Gunmen abducted an American man from his home in the eastern Pakistani city of Lahore on Saturday, officials said
Image: Police at home of kidnapped U.S. citizen
Police officers stand in the driveway Saturday of the residence of an American citizen who was kidnapped in Lahore, Pakistan.Mohsin Raza / Reuters
/ Source: msnbc.com news services

Gunmen abducted an American man from his home in the eastern Pakistani city of Lahore on Saturday, officials said, an unusually brazen raid that showed the threat to foreigners living in the militancy-wracked country.

U.S. Embassy spokesman Alberto Rodriguez confirmed the kidnapping. NBC News is not identifying the victim amid concern for his safety.

No one has claimed responsibility for the abduction, NBC News reported.

Police said the man was working on a development project in the country's lawless tribal areas, where Pakistani troops have been battling Islamist insurgents for years.

Reuters reported that the abducted man is employed by consulting firm .

'They tortured the guards'
According to Pakistani police, between eight and 10 assailants broke into the American's house in an upscale neighborhood in Lahore after persuading the guards to open the gate by saying they wanted to give them food — an act of sharing common during the Muslim holy month of Ramadan.

"Two of the assailants came from the front gate while about six others used the back door," police official Tajamal Hussain told Reuters. "They tortured the guards and then took the American with them."

Police officer Attiqur Rehman said the motive for the attack was not immediately clear.

Anti-U.S. sentiment runs high in Pakistan, and already prickly ties between Islamabad and Washington hit a low point after the May 2 killing of al-Qaida chief Osama bin Laden in an attack that Pakistan termed a breach of its sovereignty.  

Foreigners have frequently been targeted by militants in Pakistan in recent years, but it is unusual for the assailants to stage such a raid on a victim's home.
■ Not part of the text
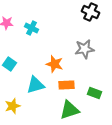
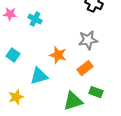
orange rectangle: (67, 85) -> (85, 68), moved, turned -35
green rectangle: (95, 93) -> (96, 92), moved

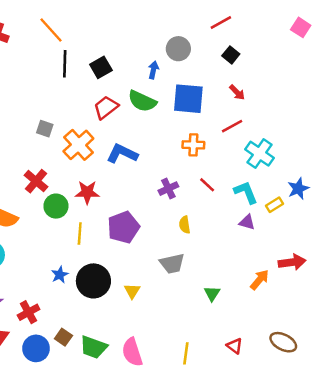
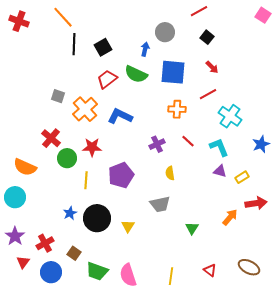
yellow rectangle: (275, 205) -> (242, 177), moved
brown square: (63, 337) -> (74, 253), moved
Also, kidnappings for ransom are common in Pakistan, though most of the victims are Pakistani.

Abductions are usually carried out by criminal gangs, though ransoms are also believed to help fund militant groups.
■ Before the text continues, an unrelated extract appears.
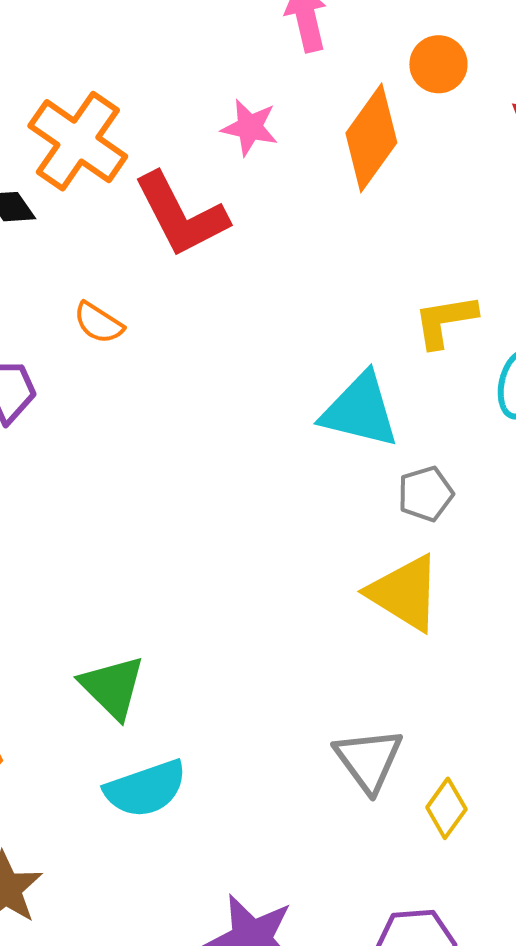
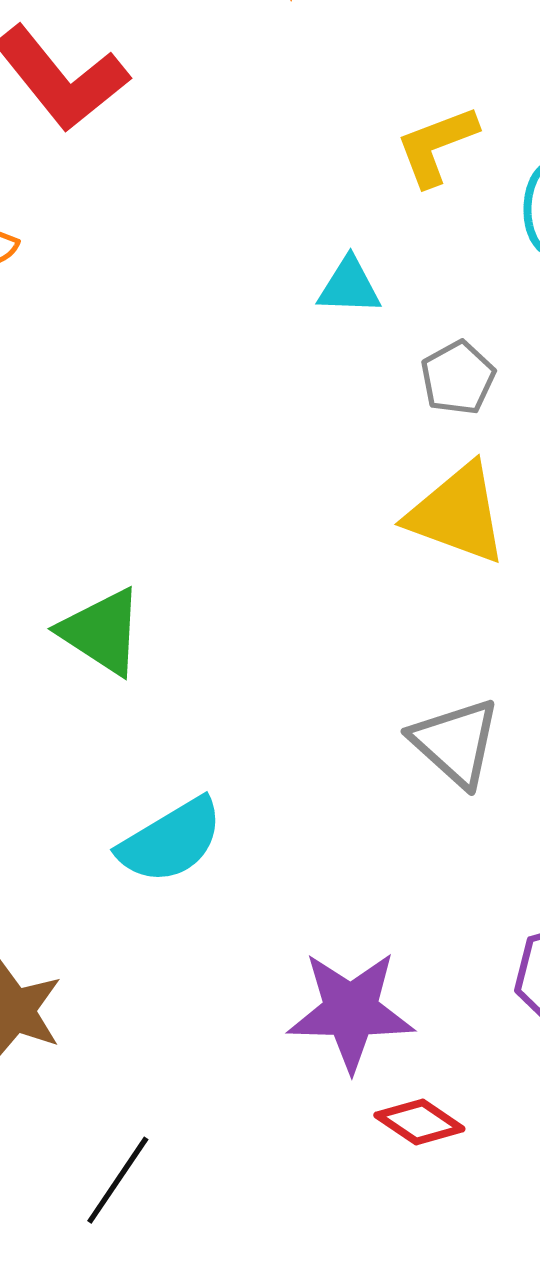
cyan triangle: (360, 410) -> (349, 286), size x0.6
green triangle: (112, 687) -> (102, 632), moved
The Pakistani Taliban claim to be currently holding two people from Switzerland kidnapped earlier this summer while they were traveling through a remote and dangerous southwestern region.
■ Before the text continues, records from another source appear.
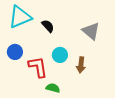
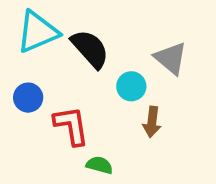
black semicircle: (48, 26) -> (90, 49), size x1.6
cyan circle: (60, 55) -> (131, 86), moved

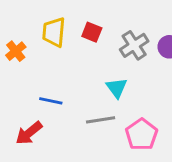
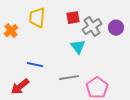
red square: (92, 32) -> (73, 18), moved, turned -32
cyan triangle: (117, 88) -> (78, 47), moved

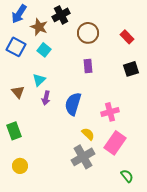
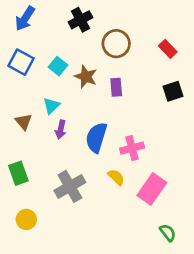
brown star: (39, 27) -> (86, 77), moved
pink cross: (110, 112) -> (132, 148), moved
gray cross: (83, 157) -> (70, 186), moved

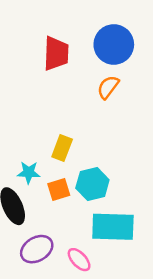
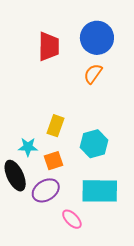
cyan hexagon: (92, 184) -> (94, 144), moved
purple ellipse: (37, 249) -> (46, 190), moved

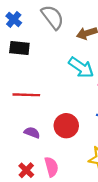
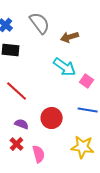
red line: (26, 95) -> (17, 91), turned 40
red cross: (26, 170) -> (17, 144), moved

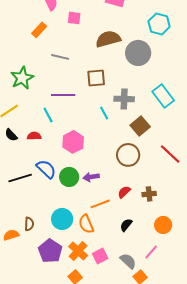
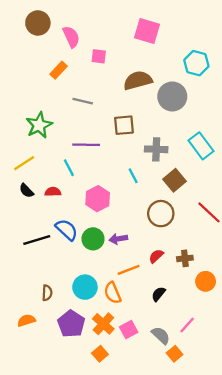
cyan line: (104, 113) -> (133, 176), moved
orange circle: (163, 225) -> (206, 281), moved
orange semicircle: (11, 235) -> (26, 320), moved

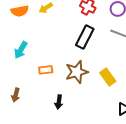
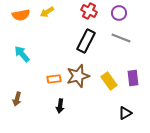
cyan arrow: (21, 50) -> (22, 54), turned 108
orange rectangle: (46, 70) -> (54, 79), moved

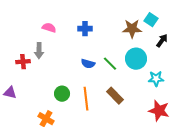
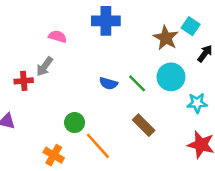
blue cross: (85, 29) -> (106, 21), moved, size x1.5
brown star: (132, 29) -> (166, 38), turned 30
gray arrow: (39, 51) -> (45, 66), turned 35
orange line: (86, 99) -> (98, 146), moved, turned -35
They said the couple could be freed in exchange for a Pakistani woman serving a jail term in the United States for shooting FBI agents and U.S. soldiers in Afghanistan.

Americans in Pakistan are considered specially at risk from militant attack because the insurgents oppose Islamabad's alliance with Washington and the U.S.-led war in Afghanistan. U.S. diplomats, aid workers and others are urged to take strong security precautions.

Travel warning
Ties between Washington and Islamabad plummeted this year following the shooting in Lahore of two Pakistanis by a CIA contractor, who was held in jail in the city of 10 million people for two months despite pleas by Washington for his release.

Earlier this week, the U.S. State Department issued a travel warning for its citizens saying that American diplomats are facing increased harassment and they, along with aid workers and journalists, have been falsely identified as spies in the local media.

Eight Pakistani employees of a U.S.-based aid organization, American Refugee Committee (ARC), were kidnapped in Baluchistan last month.